Он посмотрел на неё снизу вверх — так смотрят обиженные собаки.
— Вы, барыня, добрая. А дура, — сказал он. — Фёклу защищаете, а сами-то? Сами-то с кем спите?
Софья Дмитриевна выпрямилась.
— Вон, — сказала тихо.
— А что? Правда глаза колет? Мужик к вам ездит. Кудрявый. Я знаю, кто он.
— Вон, говорю.
Гришка сплюнул на порог и ушёл, бормоча что-то про купчих и про то, что «все вы одинаковы».
Софья Дмитриевна закрыла дверь на засов. Прислонилась к косяку, закрыла глаза.
Фёкла вышла из кухни, встала рядом. Погладила её по руке.
— Ничего, — сказала Софья. — Прорвёмся.
Фёкла кивнула. И показала пальцем наверх — мол, Бог видит.
— Видит, — согласилась Софья. — Только помогает редко.
Глава шестая. Вечерний чай у Фельдмана
Осип Лазаревич Фельдман жил на отшибе, между селением и домом Калмагоровой — как будто нарочно, чтобы ни к кому не примыкать.
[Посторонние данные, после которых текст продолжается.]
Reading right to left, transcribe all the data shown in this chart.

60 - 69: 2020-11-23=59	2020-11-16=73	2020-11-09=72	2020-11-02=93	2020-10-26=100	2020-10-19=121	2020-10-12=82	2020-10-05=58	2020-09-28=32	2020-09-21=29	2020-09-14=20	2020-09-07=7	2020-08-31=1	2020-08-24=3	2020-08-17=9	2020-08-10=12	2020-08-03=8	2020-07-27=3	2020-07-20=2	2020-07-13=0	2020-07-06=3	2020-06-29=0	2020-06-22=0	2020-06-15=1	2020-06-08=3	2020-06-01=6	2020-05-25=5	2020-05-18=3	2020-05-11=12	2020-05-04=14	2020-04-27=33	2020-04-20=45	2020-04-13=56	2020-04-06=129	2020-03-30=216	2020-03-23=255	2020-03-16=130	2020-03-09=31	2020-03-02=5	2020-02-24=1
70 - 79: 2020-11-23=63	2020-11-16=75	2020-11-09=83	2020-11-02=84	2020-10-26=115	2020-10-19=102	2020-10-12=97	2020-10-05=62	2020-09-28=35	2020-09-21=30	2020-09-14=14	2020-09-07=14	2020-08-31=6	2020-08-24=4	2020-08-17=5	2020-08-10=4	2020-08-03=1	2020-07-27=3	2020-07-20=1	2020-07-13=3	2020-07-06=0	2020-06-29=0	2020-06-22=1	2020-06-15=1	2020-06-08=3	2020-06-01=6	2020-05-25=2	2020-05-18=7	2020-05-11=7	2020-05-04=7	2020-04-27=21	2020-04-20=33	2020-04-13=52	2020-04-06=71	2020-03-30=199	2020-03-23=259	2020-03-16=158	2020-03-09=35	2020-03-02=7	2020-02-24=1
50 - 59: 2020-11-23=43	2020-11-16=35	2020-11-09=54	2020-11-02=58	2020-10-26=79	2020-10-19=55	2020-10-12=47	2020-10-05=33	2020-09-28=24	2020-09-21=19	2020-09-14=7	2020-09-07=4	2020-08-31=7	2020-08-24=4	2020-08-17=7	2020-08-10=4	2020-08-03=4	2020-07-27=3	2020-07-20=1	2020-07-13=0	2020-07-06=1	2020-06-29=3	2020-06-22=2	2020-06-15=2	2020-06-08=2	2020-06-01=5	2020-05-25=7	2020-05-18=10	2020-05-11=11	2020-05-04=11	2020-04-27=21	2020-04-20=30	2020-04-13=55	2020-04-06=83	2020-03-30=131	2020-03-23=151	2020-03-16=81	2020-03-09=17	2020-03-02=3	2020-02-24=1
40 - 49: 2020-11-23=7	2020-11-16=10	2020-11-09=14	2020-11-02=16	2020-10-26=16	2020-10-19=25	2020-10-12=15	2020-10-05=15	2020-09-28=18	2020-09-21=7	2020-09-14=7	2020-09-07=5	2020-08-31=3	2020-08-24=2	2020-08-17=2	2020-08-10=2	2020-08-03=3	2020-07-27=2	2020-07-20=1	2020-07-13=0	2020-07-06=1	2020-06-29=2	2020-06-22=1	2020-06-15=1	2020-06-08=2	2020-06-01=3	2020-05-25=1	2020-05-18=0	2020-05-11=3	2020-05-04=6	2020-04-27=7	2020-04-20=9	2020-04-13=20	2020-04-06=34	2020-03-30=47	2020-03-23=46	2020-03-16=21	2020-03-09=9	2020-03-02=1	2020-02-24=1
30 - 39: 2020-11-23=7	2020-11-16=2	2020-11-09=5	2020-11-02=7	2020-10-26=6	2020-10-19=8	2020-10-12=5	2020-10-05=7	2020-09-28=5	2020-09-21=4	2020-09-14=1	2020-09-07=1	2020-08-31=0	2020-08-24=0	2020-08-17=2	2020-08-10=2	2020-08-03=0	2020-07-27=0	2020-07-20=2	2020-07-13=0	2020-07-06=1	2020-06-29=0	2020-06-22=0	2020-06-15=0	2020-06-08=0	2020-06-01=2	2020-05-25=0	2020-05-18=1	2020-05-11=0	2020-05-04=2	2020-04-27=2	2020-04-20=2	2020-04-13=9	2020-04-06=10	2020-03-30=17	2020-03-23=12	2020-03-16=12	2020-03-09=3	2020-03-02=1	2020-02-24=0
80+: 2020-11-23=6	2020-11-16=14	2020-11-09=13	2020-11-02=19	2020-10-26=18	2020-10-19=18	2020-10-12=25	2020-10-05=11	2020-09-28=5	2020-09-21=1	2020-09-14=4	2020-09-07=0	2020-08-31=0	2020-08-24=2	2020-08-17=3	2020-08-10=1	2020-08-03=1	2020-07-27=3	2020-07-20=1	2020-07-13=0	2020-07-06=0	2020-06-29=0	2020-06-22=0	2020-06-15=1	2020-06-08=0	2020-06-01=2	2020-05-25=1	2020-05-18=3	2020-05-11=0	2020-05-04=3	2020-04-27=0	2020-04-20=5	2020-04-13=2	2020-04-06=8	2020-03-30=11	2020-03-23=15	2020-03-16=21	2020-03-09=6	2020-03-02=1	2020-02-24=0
Лавка его была маленькая, но богатая: ситцы, шерсть, ленты, пуговицы, иголки, нитки. Пахло сукном, нафталином и чем-то восточным — корицей, что ли.
Софья Дмитриевна заходила к нему раз в неделю за шёлком для вышивания. Не потому, что негде было больше купить — у Ефремова тоже был товар. Но у Ефремова она была покупательницей, а у Фельдмана — почти другом.
Он встречал её всегда одинаково: снимал ермолку, кланялся, говорил «шолом алейхем» и тут же переходил на русский — чистый, без акцента.
— Здравствуйте, Софья Дмитриевна. Как ваше здоровье?
— Спасибо, Осип Лазаревич. Голова болит.
— От погоды, — вздыхал он. — У меня тоже. Давайте чаю?
Она всегда соглашалась.
Чай они пили в задней комнате, за ситцевой занавеской. Там стоял круглый стол (меньше, чем у неё, но тоже дубовый), на стене висели портреты — стариков с бородами и женщин в париках. На окне — герань. В углу — самовар, тёртый, медный, но блестящий.
— Осип Лазаревич, — сказала она сегодня, отпив глоток. — У меня к вам дело.
— Слушаю.
— Вы в городе бываете. Не знаете, кто сдаёт комнаты приличные? Для женщины одной?
Фельдман поднял брови. Помолчал. Положил ложку.
— Софья Дмитриевна, вы собрались уезжать?
— Думаю.
— От чего? — Он смотрел внимательно, по-доброму. — От дома? От Фёклы? Или от того, кто приезжает по ночам?
Она покраснела. Фельдман никогда не говорил напрямую, но всё знал. Это было удивительно — откуда? Может, Фёкла рассказывала? Может, сам видел?
— Не знаю, — сказала она честно. — Может, от себя.
Он налил ей ещё чаю.
— Комнаты я знаю. На Подольской улице, у вдовы Беркович. Чисто, дешево, спокойно. Но вы не поедете.
— Почему?
— Потому что вы здесь корень пустили. Глубоко. Как дуб. А дубы не пересаживают. Они умирают.